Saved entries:
____
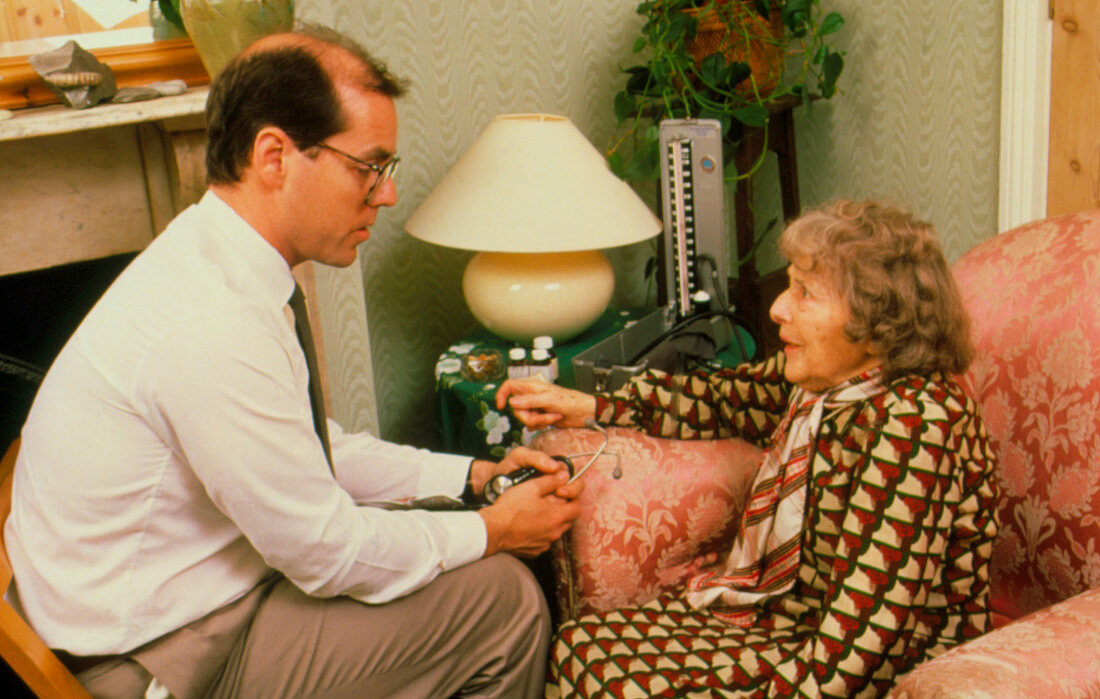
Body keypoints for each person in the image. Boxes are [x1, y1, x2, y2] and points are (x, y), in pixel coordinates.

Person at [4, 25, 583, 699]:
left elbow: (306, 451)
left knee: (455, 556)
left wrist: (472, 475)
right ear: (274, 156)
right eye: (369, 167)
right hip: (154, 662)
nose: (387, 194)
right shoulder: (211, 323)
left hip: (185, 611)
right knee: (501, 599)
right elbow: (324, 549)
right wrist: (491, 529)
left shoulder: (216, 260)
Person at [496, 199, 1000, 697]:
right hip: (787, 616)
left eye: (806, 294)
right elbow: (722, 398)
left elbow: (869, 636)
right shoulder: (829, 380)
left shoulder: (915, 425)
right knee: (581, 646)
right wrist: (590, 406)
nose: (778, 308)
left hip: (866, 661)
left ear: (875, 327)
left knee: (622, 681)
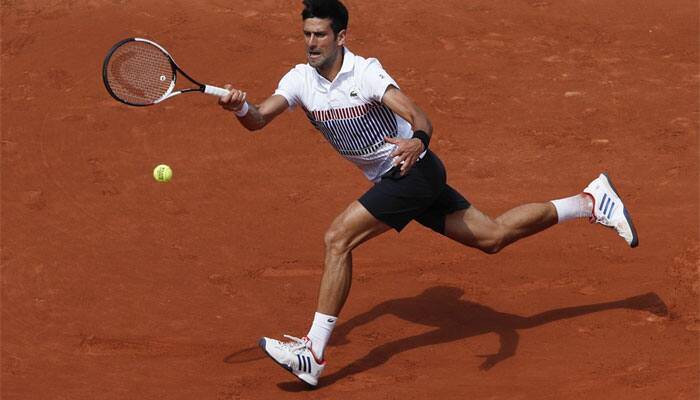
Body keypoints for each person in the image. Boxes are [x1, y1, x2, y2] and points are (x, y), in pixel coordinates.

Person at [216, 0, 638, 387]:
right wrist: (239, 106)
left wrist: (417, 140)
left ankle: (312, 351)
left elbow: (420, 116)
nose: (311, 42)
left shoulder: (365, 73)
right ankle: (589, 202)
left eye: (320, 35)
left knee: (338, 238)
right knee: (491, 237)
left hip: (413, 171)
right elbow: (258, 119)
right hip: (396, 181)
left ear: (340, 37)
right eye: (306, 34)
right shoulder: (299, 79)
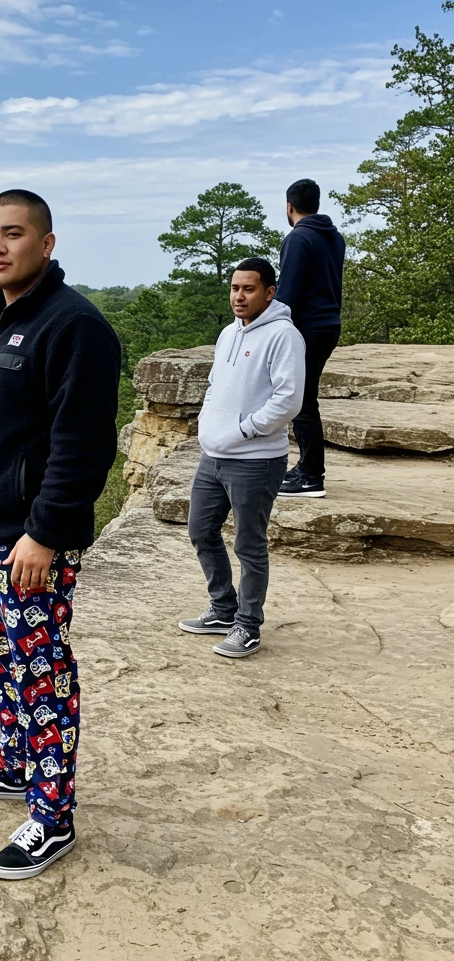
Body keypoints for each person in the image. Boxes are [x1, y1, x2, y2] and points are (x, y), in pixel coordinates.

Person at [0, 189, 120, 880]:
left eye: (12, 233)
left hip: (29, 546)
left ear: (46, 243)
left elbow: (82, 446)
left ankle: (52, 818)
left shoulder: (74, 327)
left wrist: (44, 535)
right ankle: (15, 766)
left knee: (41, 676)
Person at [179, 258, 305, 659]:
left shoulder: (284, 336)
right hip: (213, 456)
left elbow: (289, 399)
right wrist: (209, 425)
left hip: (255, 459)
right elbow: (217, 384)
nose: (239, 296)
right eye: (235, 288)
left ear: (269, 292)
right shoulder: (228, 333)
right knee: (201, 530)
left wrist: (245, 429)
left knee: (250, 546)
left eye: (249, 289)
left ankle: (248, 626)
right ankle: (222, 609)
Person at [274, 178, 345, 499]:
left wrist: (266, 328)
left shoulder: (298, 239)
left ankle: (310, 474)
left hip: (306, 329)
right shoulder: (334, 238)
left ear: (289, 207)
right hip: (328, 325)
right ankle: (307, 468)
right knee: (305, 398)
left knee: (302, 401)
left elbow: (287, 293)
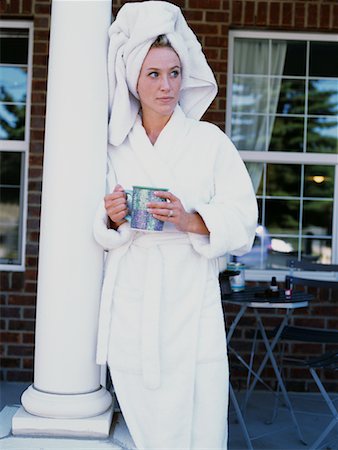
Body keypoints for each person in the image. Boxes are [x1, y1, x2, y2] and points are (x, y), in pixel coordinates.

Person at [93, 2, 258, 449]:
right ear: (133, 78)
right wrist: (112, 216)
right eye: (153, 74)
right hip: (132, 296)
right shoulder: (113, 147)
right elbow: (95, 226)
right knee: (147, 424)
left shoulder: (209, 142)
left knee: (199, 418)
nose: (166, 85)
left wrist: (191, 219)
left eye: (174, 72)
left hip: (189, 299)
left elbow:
____
» REQUIRED WORK
Your answer should be the exact lines above from the one with "left shoulder: (284, 336)" through the one with "left knee: (250, 546)", both included, and nothing besides.

» ANSWER BOX
left shoulder: (284, 336)
right hip: (213, 456)
left elbow: (289, 399)
right wrist: (209, 425)
left hip: (255, 459)
right elbow: (217, 384)
nose: (239, 296)
right eye: (235, 288)
left ear: (269, 292)
right shoulder: (228, 333)
right knee: (201, 530)
left wrist: (245, 429)
left knee: (250, 546)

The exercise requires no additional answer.